Bir süredir Cumhurbaşkanı Erdoğan ve Ak Parti kadroları, Başkanlık sisteminin halkın birincil gündemi haline getirmek üzere bir halkla ilişkiler çalışması yapıyor. Bunda Meclis’te anayasa değişikliği için yeterli sayının bulunmaması ve tercihin bir gün “Halk oyu”na kalacak olması ihtimalinin etkisi olmalı.
Bu noktada bir problem, halkta “Başkanlık adına acil gündemi ıskalama” algısının oluşması riskidir. Bu riski ortadan kaldırmak için “Başkanlık Türkiye’nin hangi meselesine hayati çözüm getirecekse onun inandırıcı biçimde anlatılması” zarureti vardır. Gerek Cumhurbaşkanı’nın, gerek Ak Parti kadrolarının ve gerekse bu sistem değişikliğini anlatmak üzere ekrana çıkan ya da köşe yazanların inandırıcı gerekçeler ortaya koyması gerekiyor.
Bu noktada ikinci problem, Başkanlık talebinin “Erdoğan’ın başkanlığı” ile bağlantılı olarak gündeme geldiği algısının nasıl yönetileceği konusudur.
Başkanlık ve “muhtemel başkan” söz konusu olduğunda Cumhurbaşkanı Erdoğan’ın akla gelmesi son derece tabiidir. Ne de olsa liderlikle ilgili bütün derecelendirmelerde Erdoğan, tartışmasız ilk sırada yer almakta, bu da “muhtemel başkan”lıkta ikinci bir isme şans tanımamaktadır.
O zaman başkanlık sistemi söz konusu olduğunda Cumhurbaşkanı Erdoğan’ın aday olduğu takdirde başkan seçileceği adeta kuşkusuzdur.

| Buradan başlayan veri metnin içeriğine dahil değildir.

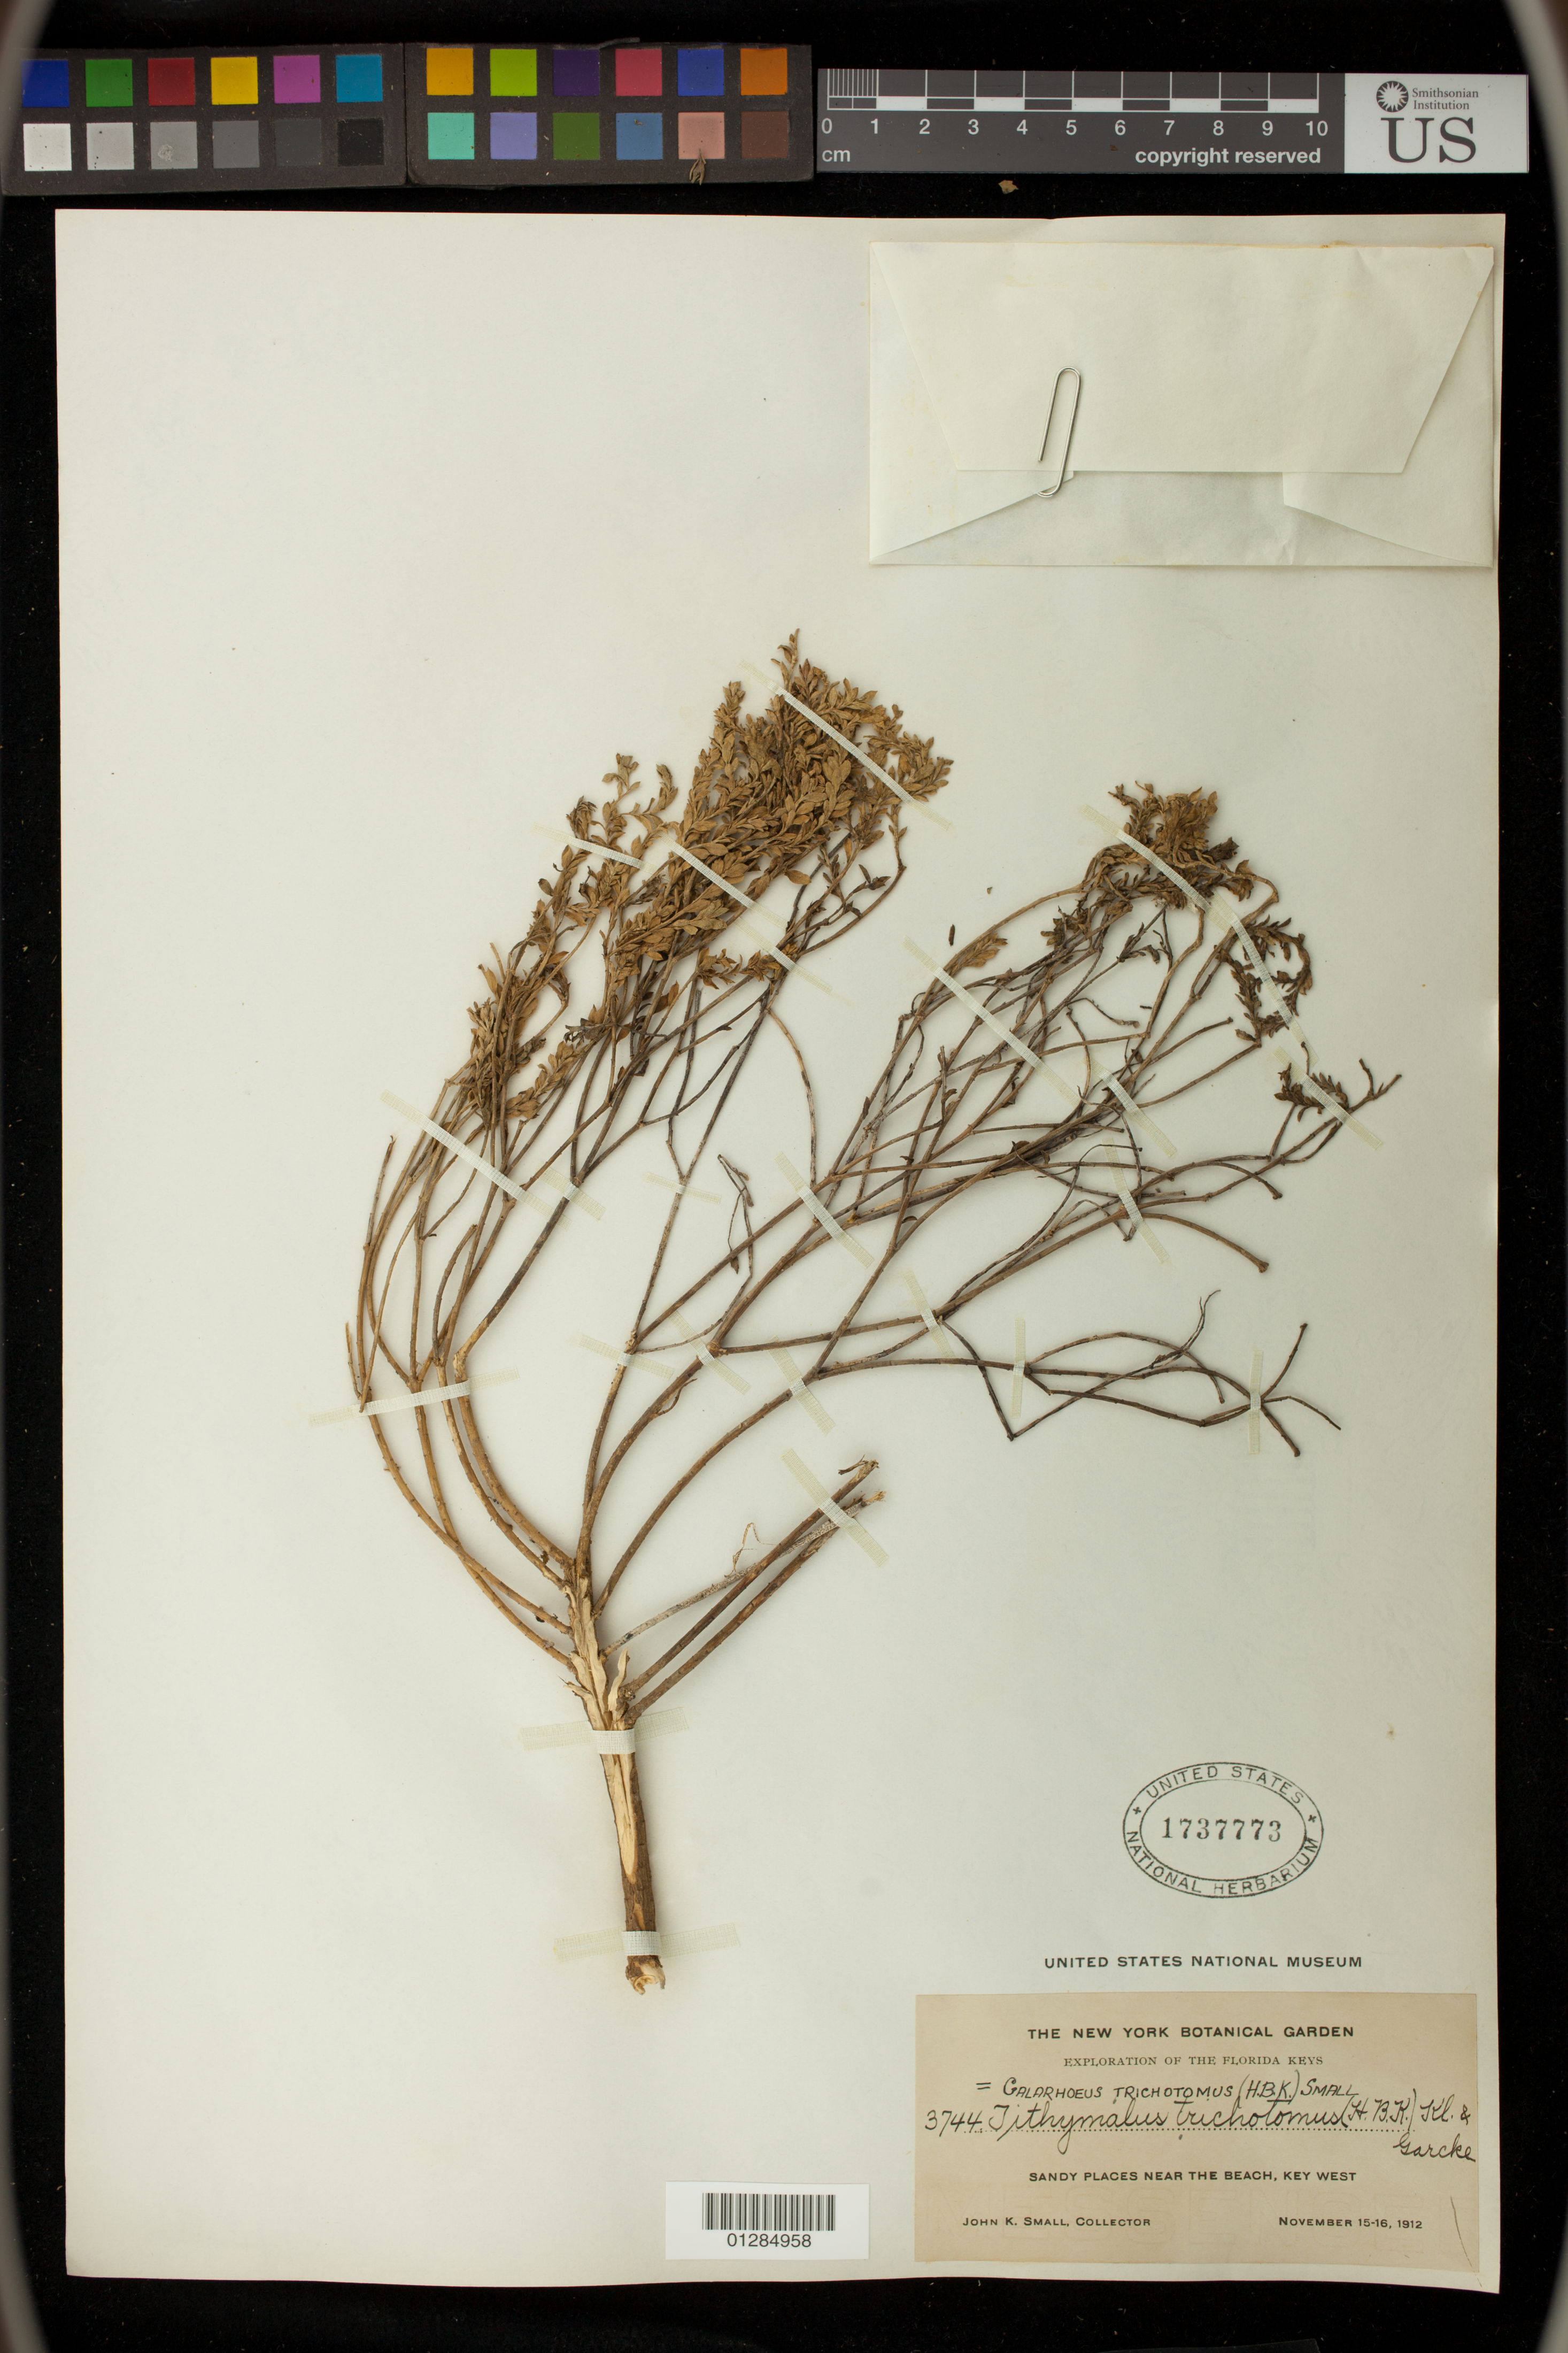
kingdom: Plantae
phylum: Tracheophyta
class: Magnoliopsida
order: Malpighiales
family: Euphorbiaceae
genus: Euphorbia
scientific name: Euphorbia trichotoma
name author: Kunth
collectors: J. K. Small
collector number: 3744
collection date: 1912-11-15/1912-11-16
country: United States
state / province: Florida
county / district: Monroe County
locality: Sandy places near the beach, Key West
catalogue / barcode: US 1737773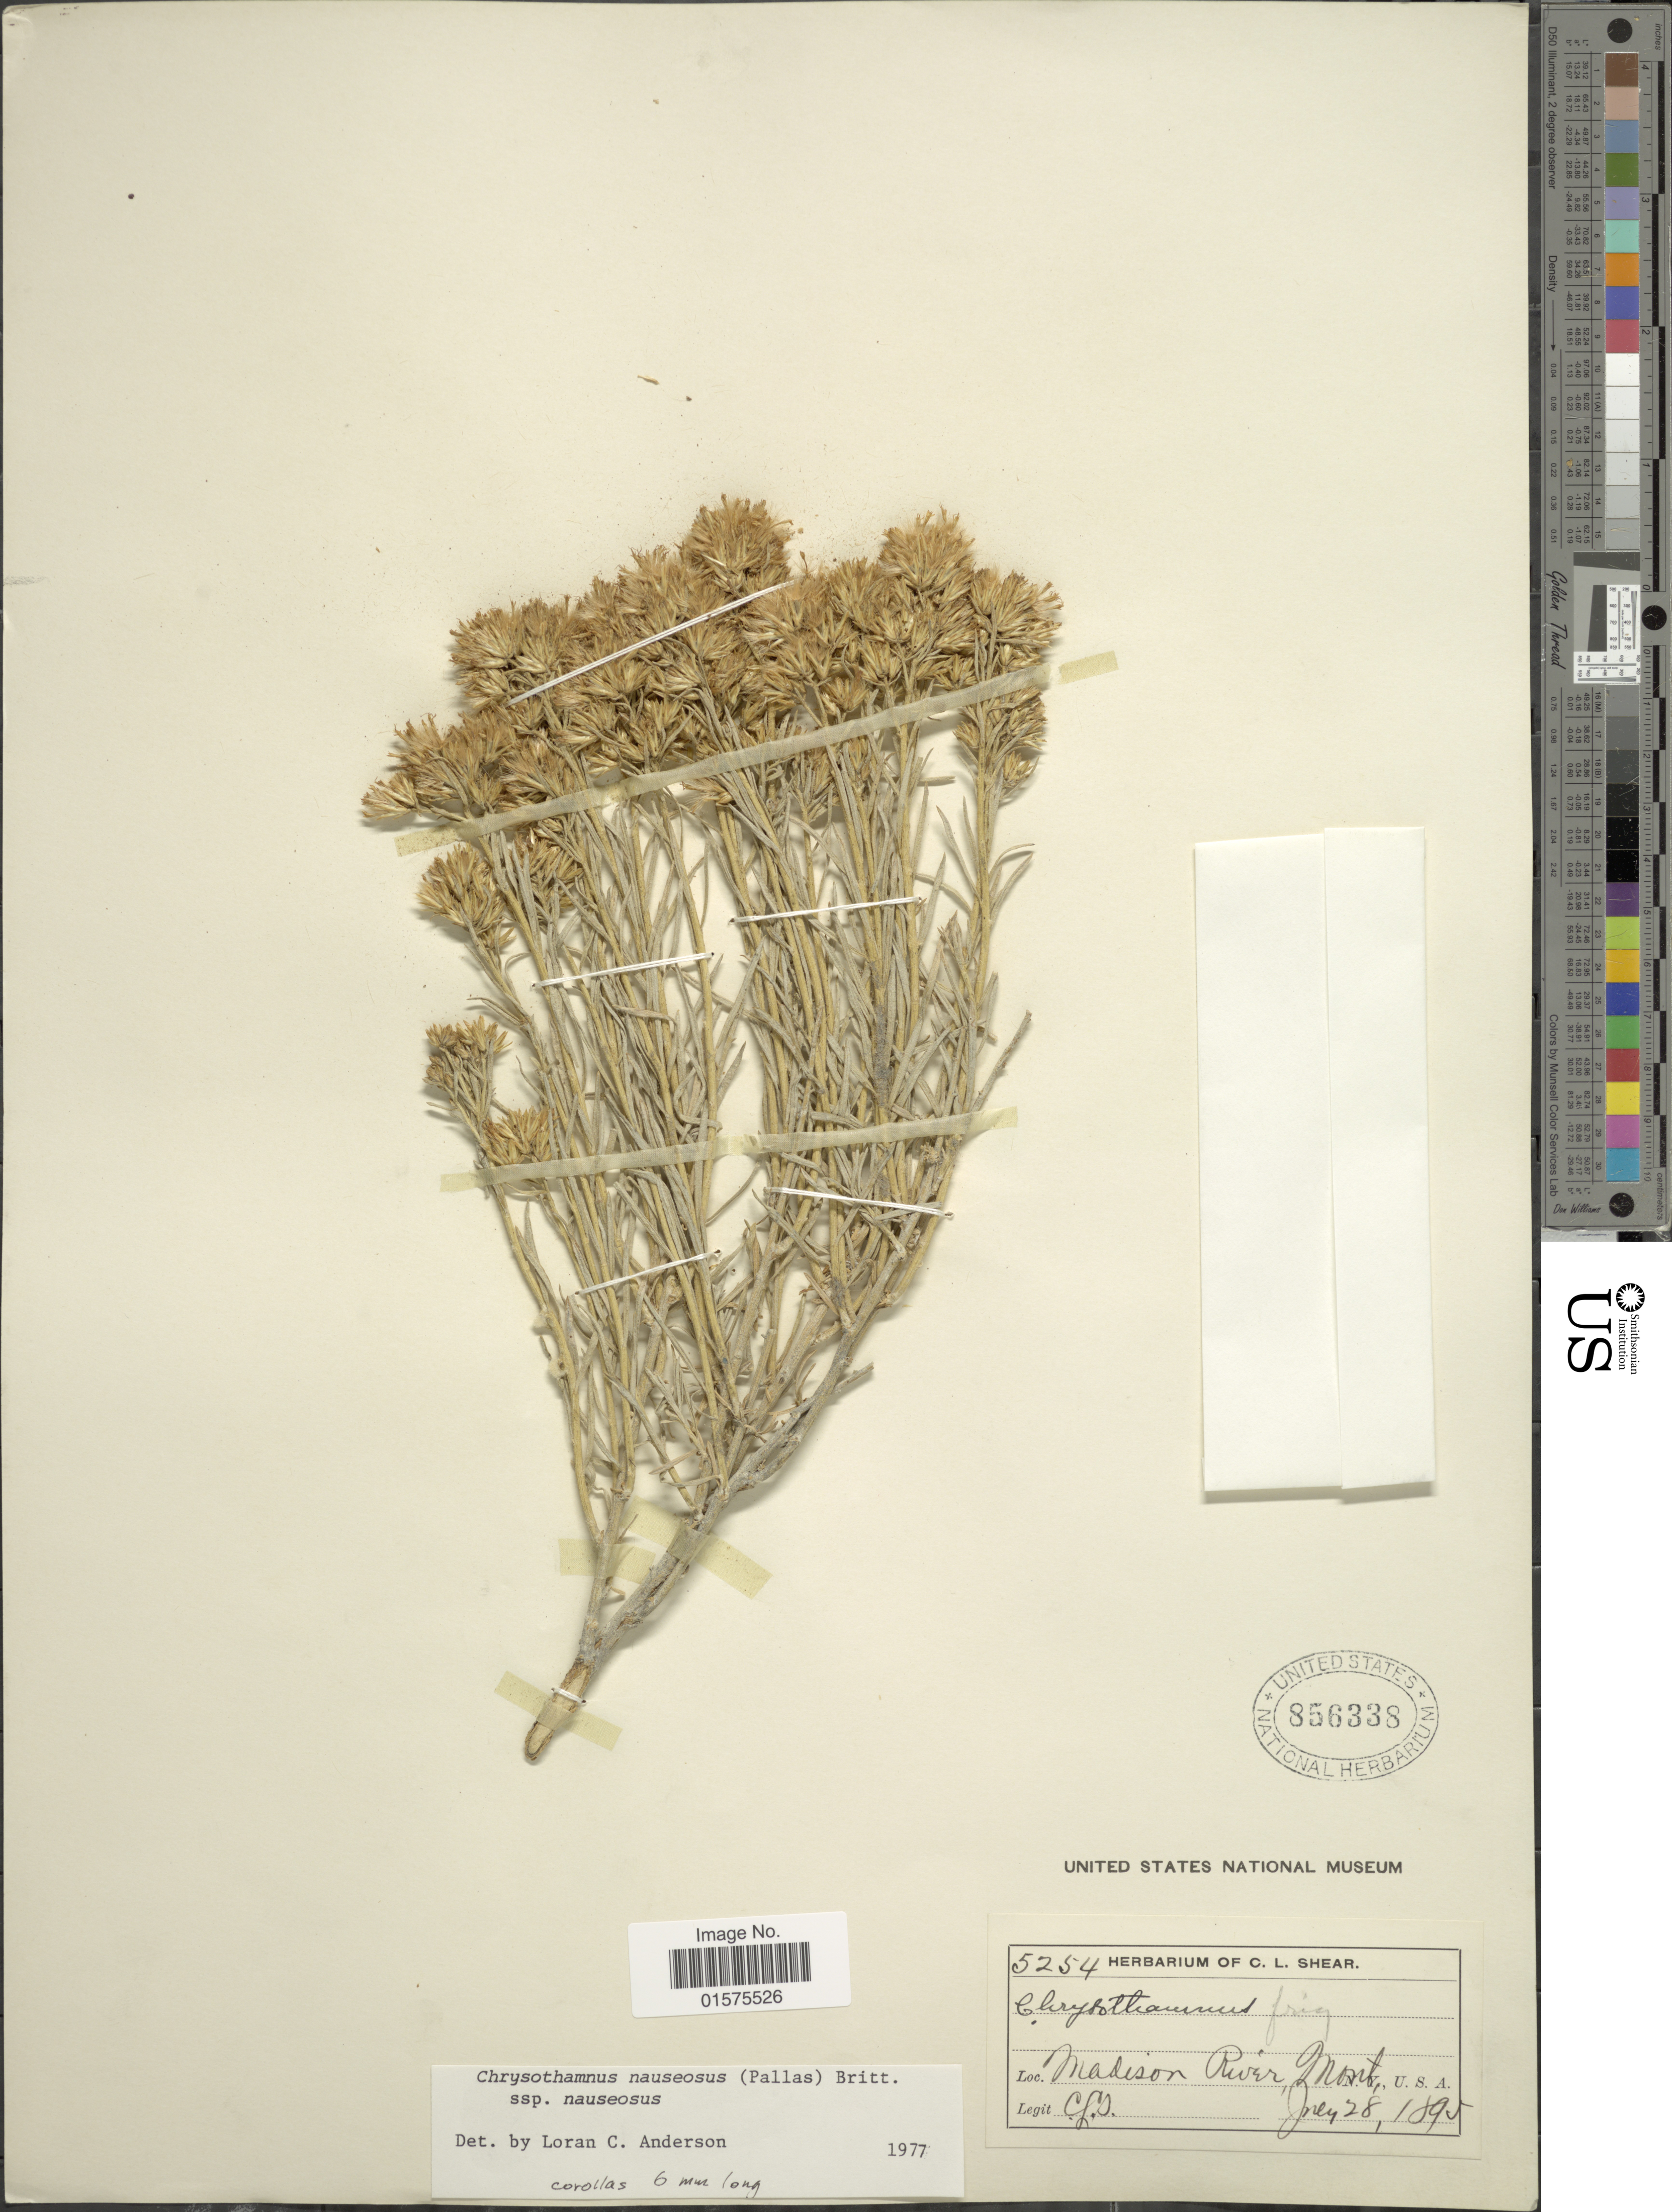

Buradan baktığımızda Başkanlık tartışmasını Cumhurbaşkanı Erdoğan’dan bağımsız düşünme imkanı yoktur.
Eğer böyleyse “Başkanlığı Erdoğan endeksli düşünüp karşı çıkıyorlar, aslında öyle değil, Başkanlık başlı başına Türkiye için hayati önemdedir” söylemi, çok inandırıcı bir söylem olmamaktadır.
Ayrıca bu söylemin “Erdoğan olacağı için biz başkanlığa karşıyız” diyen çevrenin “Erdoğan karşıtlığı”na farkında olmaksızın kredi açma anlamına geldiğini de dikkate almak lazım.
Belli ki Başkanlık sistemi olduğunda Erdoğan aday olursa Erdoğan seçilir.
Erdoğan’dan başkasının da seçilme ihtimali her zaman mevcuttur.
Halk Erdoğan’ı seçerse onu kendisi için iyi bulduğunu düşünmek gerekir, başkasını seçtiğinde onu.
Başkanlık iyi bir sistemse, halk kimi seçerse seçsin onun kendisi için iyi olacağına inanması gerekir.
Dolayısıyla, doğru söylem “Halk Başkan olarak Erdoğan’ı seçerse bu Erdoğan’a güvenini yansıtır. Ondan hizmet beklediğini gösterir. Emaneti ona vermiş demektir. Halkın o tercihine saygılı olunmalıdır.”
Cumhurbaşkanı Erdoğan, Cumhurbaşkanlığı seçiminde yüzde 52 oy almıştır. Ölçü yüzde 50 artı 1 ise, yüzde 52 çok daha saygı duyulacak bir oran demektir.
Belki şu denebilir: “Cumhurbaşkanı evet, yüzde 50 artı 1’i alsın, o hukuki meşruiyyet için olmazsa olmazdır, ancak toplumun geriye kalanı da en azından saygı duysun. Yüzde 50 -50 bir karşıt kamplaşma olmasın.”
Ben buna katılırım. Türkiye toplumu, Cumhurbaşkanını biraz böyle herkesin ortak bileşkesi gibi de görüyor. Başkanlık, yarı başkanlık, partili cumhurbaşkanlığı, daha siyasi bir nitelik taşısa da halkın bana göre tarihten de getirdiği moral bakışla “Devletin başı” saygınlık sembolü olarak değerlendiriliyor. Belki bundan sonraki Başkanlık tartışmalarında Cumhurbaşkanı Erdoğan’ın böyle bir ortak duygu merkezi olmayı önemsemesi de doğru olabilir.